- TEXTE FOURNI
Si on sort de cette perspective de philosophie appliquée au passé pour en faire le moule du présent, cette modélisation peut devenir un formidable instrument de manipulation de la complexité des phénomènes sur le thème de l’affrontement de l’axe du Bien et de l’axe du Mal. Ainsi en France la reconversion de l’étudiant en géographie Alexandre del Valle de la mouvance völkisch au néo-conservatisme s’est-elle basée sur une assimilation grossière du stalinisme, du nazisme et de l’islamisme. L’indigence intellectuelle et l’inculture historique de ces conceptions sont accablantes, mais le créneau lui a ouvert nombre de colonnes (Le Figaro, Outre-terre, Israël Magazine, etc.). Dans un discours faussement universitaire, toutes les fautes méthodologiques sont permises. L’assimilation (alors qu’en histoire il est question de comparaison) permet d’ergoter sur un fumeux « troisième totalitarisme » (l’auteur omettant le fascisme italien dans son aventure éristique). Puisque les éléments n’ont aucun point commun entre eux, les adeptes de cette théorie en sont réduits à réviser le nazisme en le ramenant à l’antisémitisme, l’islamisme à l’antijudaïsme, et à tracer un signe d’égalité entre ces deux vides. Cela arme idéologiquement de très nombreux sites internet, mais dans une faculté d’histoire ne mérite pas mieux qu’un zéro pointé.

- TÂCHE À RÉALISER
Selon le texte fourni, quel régime est omis dans l'argumentation sur le « troisième totalitarisme » ?

- DONNÉES FOURNIES
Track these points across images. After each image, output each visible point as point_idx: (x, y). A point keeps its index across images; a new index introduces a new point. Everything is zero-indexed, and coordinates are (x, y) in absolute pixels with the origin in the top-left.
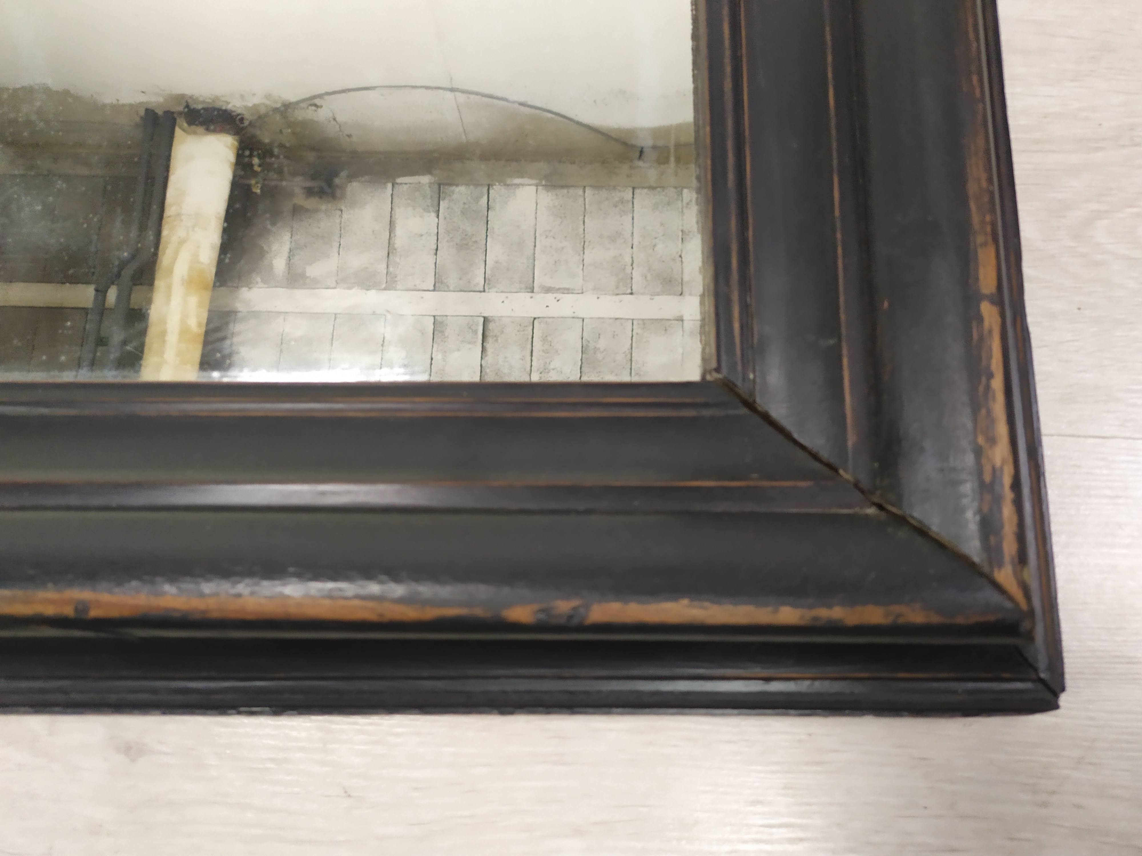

- RÉSULTAT DE LA TÂCHE
Le fascisme italien.